Mecklenburg-Strelitz, den 2. Januar 1826

Binnen kurzem haben sich in unserem Großherzogtum verschiedene merkwürdige Vorfälle ereignet, worunter leider auch einige Selbstmorde begriffen sind. Aus dem letzteren ist jedoch im allgemeinen keine erhebliche Schlussfolge zu ziehen, da die Veranlassungen dazu einen verschiedenartigen Ursprung haben. Wer könnte den Hinterbliebenen Angehörigen wohl die herzlichste Teilnahme versagen, und wer so unchristlich sein, die unglücklichen Opfer, die sich selbst die große irdische Strafe auferlege und demnächst sich freiwillig dem höchsten Richter überliefern, mit Verwünschungen und Entehrungen zu belasten!

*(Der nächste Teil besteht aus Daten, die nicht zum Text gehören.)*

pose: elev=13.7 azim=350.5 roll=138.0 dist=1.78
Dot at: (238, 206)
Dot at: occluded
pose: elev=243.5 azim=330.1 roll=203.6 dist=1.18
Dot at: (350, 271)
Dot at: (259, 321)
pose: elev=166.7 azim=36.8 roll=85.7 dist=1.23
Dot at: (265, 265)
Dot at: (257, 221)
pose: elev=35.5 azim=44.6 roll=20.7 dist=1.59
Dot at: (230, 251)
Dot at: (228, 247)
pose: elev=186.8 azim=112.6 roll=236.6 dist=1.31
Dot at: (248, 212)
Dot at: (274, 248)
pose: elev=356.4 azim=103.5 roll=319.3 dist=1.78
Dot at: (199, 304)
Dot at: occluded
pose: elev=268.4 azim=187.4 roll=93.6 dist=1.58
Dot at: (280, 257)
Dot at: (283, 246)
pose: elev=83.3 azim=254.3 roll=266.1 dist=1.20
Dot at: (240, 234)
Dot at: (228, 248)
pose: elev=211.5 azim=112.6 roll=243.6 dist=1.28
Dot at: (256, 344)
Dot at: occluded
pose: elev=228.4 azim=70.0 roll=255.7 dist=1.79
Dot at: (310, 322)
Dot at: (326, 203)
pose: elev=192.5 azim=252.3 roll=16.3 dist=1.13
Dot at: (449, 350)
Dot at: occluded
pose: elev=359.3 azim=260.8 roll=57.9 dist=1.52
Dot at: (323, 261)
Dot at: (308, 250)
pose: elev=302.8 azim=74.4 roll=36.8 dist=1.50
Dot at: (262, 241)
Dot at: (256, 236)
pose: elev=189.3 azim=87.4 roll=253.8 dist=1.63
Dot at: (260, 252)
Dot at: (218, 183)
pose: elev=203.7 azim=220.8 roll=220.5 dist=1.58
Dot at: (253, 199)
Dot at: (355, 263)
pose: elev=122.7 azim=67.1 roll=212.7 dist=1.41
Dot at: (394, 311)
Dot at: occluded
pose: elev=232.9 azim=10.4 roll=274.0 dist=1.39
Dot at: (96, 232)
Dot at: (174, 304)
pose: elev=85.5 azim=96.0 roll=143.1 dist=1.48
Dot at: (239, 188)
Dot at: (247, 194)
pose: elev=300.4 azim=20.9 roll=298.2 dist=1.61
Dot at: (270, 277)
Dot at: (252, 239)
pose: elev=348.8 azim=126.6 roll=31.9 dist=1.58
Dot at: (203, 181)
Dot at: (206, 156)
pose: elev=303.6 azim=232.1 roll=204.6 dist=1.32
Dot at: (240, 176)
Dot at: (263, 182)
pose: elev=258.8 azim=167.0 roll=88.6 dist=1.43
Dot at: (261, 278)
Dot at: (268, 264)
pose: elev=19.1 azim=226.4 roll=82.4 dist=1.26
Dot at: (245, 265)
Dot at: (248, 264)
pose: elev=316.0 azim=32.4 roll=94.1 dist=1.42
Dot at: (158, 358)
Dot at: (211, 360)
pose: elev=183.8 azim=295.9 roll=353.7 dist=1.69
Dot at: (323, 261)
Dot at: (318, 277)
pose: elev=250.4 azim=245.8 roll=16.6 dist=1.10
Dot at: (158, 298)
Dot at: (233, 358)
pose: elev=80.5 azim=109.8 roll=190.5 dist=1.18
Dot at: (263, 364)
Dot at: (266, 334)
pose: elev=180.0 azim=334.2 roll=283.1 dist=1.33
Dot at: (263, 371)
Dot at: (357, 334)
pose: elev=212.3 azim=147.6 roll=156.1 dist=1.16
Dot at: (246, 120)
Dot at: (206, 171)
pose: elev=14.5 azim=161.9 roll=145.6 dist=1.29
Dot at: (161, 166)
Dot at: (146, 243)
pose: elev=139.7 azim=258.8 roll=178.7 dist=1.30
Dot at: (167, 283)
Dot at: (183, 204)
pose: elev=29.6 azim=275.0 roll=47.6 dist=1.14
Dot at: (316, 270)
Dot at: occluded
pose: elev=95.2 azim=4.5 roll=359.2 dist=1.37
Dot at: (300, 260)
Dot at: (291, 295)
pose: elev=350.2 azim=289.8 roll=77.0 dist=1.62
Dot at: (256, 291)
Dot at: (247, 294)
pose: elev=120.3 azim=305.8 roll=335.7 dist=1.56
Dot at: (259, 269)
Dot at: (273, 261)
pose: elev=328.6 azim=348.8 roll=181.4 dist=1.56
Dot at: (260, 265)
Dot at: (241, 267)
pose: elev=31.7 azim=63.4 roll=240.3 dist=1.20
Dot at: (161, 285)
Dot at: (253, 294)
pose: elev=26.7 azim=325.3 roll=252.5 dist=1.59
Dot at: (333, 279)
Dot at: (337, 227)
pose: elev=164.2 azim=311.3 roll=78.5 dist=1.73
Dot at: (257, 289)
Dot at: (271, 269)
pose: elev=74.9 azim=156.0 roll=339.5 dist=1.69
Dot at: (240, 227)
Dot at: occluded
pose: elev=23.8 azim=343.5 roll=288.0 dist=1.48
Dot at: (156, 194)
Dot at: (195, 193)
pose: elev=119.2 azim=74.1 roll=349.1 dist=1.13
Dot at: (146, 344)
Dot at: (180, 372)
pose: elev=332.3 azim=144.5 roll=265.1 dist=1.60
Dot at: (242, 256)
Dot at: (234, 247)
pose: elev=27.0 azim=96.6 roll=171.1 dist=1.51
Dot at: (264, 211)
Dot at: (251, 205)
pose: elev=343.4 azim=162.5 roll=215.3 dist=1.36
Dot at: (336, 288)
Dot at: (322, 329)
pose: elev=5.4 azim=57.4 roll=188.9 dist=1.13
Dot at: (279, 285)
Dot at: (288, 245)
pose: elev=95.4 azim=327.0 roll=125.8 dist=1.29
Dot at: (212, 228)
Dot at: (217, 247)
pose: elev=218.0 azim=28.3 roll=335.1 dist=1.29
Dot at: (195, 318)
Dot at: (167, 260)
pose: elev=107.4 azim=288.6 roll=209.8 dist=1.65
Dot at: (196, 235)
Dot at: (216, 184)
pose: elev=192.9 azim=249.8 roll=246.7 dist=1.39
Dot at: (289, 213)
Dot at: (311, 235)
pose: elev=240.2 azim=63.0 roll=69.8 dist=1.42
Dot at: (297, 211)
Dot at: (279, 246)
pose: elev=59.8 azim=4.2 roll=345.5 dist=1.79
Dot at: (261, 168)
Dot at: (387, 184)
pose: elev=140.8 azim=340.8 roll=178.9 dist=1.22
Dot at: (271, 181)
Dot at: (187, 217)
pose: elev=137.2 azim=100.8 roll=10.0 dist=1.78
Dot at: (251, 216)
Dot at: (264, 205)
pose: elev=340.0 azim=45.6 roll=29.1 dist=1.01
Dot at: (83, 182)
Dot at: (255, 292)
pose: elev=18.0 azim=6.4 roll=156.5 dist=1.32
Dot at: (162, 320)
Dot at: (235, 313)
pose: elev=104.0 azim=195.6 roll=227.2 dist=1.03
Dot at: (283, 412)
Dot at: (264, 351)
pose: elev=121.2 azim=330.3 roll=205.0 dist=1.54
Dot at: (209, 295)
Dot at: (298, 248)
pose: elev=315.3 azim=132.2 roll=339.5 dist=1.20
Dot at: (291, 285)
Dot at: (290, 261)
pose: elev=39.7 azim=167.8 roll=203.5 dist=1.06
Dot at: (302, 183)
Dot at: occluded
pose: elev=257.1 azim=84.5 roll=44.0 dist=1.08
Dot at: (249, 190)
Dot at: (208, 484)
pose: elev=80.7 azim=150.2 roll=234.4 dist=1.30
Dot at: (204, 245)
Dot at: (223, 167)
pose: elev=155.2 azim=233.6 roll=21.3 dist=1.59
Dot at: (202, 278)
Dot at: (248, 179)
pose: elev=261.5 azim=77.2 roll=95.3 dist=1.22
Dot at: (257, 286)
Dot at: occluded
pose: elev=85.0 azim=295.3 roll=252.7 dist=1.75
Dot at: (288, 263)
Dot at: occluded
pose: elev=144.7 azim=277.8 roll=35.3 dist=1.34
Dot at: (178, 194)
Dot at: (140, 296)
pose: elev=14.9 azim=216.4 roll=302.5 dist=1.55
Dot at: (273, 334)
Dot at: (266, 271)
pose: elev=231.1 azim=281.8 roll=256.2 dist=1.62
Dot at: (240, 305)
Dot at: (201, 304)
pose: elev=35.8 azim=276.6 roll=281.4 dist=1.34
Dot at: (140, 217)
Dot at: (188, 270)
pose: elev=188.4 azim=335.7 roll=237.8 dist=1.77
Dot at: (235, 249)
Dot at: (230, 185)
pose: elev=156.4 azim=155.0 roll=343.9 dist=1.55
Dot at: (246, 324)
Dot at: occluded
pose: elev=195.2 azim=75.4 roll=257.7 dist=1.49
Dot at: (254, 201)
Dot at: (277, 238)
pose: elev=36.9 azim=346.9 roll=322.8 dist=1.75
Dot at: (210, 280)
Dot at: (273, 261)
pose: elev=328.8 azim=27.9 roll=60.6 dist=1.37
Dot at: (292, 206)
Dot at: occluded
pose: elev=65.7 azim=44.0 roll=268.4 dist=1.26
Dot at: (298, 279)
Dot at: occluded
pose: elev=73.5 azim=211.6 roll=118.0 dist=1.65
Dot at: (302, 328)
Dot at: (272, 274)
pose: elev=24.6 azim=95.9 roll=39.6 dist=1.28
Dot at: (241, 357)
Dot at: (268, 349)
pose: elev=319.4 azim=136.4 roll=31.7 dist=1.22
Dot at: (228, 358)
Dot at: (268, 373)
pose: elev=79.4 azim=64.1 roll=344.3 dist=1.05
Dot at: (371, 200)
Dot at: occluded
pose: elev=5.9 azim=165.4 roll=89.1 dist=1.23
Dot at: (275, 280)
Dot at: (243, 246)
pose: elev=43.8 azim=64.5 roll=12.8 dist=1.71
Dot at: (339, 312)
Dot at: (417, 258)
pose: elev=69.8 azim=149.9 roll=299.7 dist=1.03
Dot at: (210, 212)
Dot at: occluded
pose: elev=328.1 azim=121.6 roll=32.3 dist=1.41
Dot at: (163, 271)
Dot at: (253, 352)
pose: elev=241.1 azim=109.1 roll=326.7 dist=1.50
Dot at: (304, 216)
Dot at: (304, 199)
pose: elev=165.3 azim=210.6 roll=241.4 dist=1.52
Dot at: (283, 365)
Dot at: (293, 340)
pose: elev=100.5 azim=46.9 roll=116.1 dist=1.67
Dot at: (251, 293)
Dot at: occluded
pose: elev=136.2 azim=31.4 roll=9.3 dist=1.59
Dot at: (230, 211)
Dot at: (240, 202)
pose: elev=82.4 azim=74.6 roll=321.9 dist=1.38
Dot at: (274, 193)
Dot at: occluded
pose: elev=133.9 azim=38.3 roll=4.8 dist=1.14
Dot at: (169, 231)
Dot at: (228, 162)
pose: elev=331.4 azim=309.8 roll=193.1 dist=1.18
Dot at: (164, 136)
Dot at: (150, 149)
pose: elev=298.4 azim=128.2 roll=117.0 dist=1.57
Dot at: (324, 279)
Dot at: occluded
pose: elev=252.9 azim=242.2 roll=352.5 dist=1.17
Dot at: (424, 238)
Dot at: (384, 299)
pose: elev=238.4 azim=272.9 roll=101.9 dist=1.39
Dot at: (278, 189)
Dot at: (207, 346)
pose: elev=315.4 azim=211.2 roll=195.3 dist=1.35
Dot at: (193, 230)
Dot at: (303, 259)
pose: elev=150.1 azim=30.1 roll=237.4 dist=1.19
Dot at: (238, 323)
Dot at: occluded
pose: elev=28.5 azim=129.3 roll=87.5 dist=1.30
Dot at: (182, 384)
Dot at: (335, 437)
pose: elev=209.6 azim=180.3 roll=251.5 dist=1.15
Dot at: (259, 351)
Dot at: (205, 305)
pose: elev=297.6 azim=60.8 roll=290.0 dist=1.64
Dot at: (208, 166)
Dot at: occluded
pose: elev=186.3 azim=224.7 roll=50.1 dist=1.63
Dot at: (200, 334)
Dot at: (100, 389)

Einen neuen Beweis, dass man hienieden keinen vor dem Tode glücklich preisen soll, gibt uns das nachstehende Beispiel. Ein bekannter unterer Staatsdiener, der sich seines Diensteifers und unbescholtenen Lebenswandels wegen die allgemeine Achtung und besonders das Zutrauen seiner Oberen zu verschaffen gewusst, hatte sich zugleich den Namen eines Glückskindes in der Lotterie dadurch erworben, dass ihm seit mehreren Jahren einige bedeutende Gewinne zugefallen, die man auf 40.000 Rthlr. anschlug. Dass er viele Lose gespielt, wusste man wohl, indessen ließen sich von den Zinsen der gewonnenen Kapitalien, die er ins Spiel zu stecken vorgab, auch bedeutende Lose bestreiten. Jetzt, da dieses so beneidete Glückskind plötzlich den Schauplatz verlassen, ergibt sich bei der Abnahme seines Nachlasses ein so bedeutendes Defizit — das sich beiläufig weit über 100.000 Rthlr. belaufen soll (?) — dessen Ursprung wahrscheinlich größtenteils vom Lotteriespiel herrührt. Zu bewundern ist hierbei, wie sich nach Befinden selbst die vorsichtigsten Leute beeilt haben, diesem Manne ihre Kapitalien, sogar Kindergelder anzuvertrauen, da derselbe durchaus keine anderweitige reelle Sicherheit, als die ihm höheren Ortes und vermöge seines Dienstes anvertrauten Fonds darzustellen im Stande war, was doch eher Verdacht hätte erregen müssen. — So lange unsere landschaftlichen und städtischen Hypothekenbücher noch nicht in Ordnung sind, lebt manche Witwe und Waise, (anderer nicht zu gedenken) in Gefahr, das Ihrige zu verlieren, und manches Kapital wanden ins Ausland, oder ins Blaue hinein, weil es im Lande an Gelegenheit fehlt, es sicher unterzubringen.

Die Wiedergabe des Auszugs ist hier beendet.